Treatment 2018-03-19T09:22:14+00:00


At present, there is no pharmacological or biological treatment available to prevent or cure arthrofibrosis.

The timing and the effectiveness of the various currently available treatment methods for arthrofibrosis following total knee replacement are controversial. Aggressive physical therapy, manipulation under anesthesia (MUA), arthroscopic removal of scar tissue (arthroscopic arthrolysis or arthroscopic lysis of adhesions), open removal of scar tissue (open arthrolysis or open lysis of adhesions), and revision knee replacement (revision arthroplasty) are the main treatment approaches currently available to treat arthrofibrosis following total knee replacement. Each treatment approach can be repeated or combined with another one as needed.

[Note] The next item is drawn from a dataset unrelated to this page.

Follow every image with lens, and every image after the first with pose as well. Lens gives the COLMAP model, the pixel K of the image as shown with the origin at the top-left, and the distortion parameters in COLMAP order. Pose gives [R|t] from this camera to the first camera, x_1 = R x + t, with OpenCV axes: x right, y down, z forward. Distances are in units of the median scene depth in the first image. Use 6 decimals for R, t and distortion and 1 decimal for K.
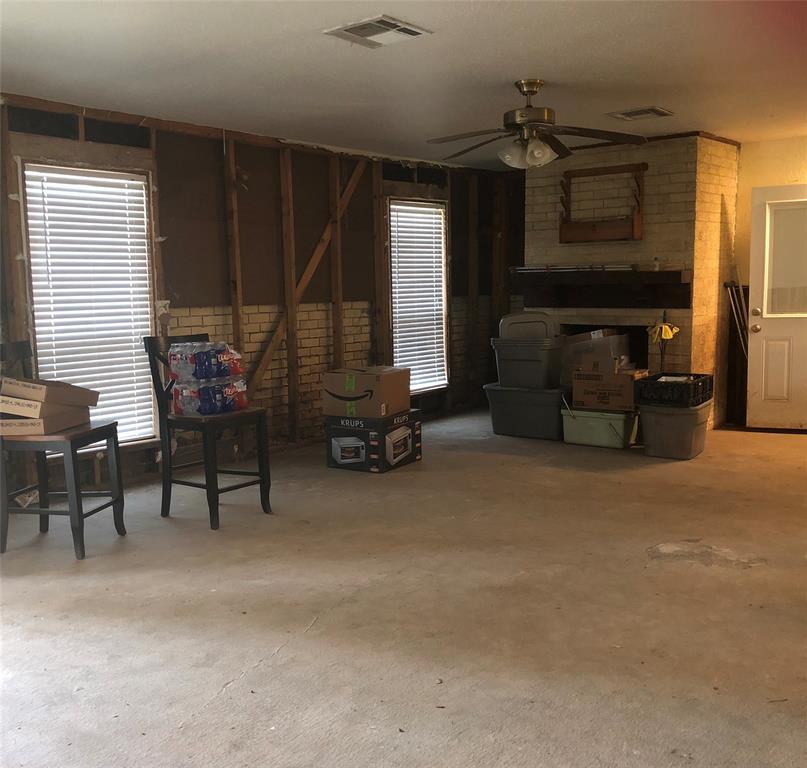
lens RADIAL K [[838.1, 0, 404.1], [0, 838.1, 385.5], [0, 0, 1]] dist [-0.001613, 0.000000]
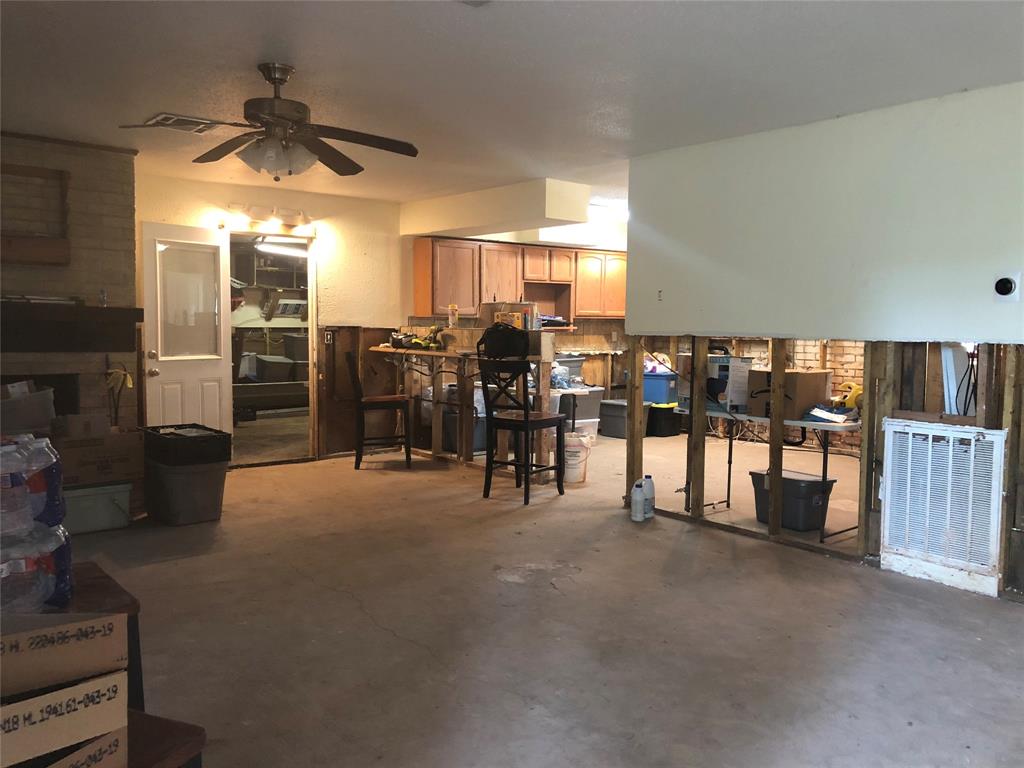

Other potential options are knee fusion (arthrodesis) and amputation but we do not have much literature evidence in favor of these approaches.

There are published reports on novel techniques like augmented soft tissue mobilization techniques (Eg: Graston Technique, Astym Therapy), deep  tissue massage, hydraulic distension of knee, Botulinum toxin injection into muscles behind the thigh (hamstrings) for stiffness due to muscle spasm, and blocking the nerves with medications (sympathetic block) with variable results.

Many treatments are still in research stage like injection of biological agents (Anakinra, Rosiglitazone, gamma-interferon) into knee joint.

Different patients have tried different approaches but no one of them has given consistent and predictable results so that it could be recommended as a standard treatment. These include losing weight, staying off the knee, anti-inflammatory medicines, anti-gout medicines prescribed by rheumatologist, oral steroids like dosepac, repeated corticosteriod injections into knees, cryotherapy (ice packs or Game Ready), heating pad, aquatherapy (water therapy), swimming and exercising in pool, ultrasound, laser, shockwave, bike, stationary bike, rowing machine, floor pedal machine, flexion/extension brace like Dynasplint or JAZ brace, needling, acupuncture, chiropractic, Ilizarov method, amniotic membrane insertion, stem cell therapy, and PRP injection.


Exactly when scar tissue matures is variable and remains a topic of debate. Fibrous tissue progressively matures and becomes resistant to more conservative treatment approaches with time.

The severity and duration of scar tissue and the presence of new bone formation within the soft tissue (heterotopic ossification) may affect the prognosis following treatment. Also, generalized arthrofibrosis leads to more severe stiffness and inferior prognosis than localized arthrofibrosis.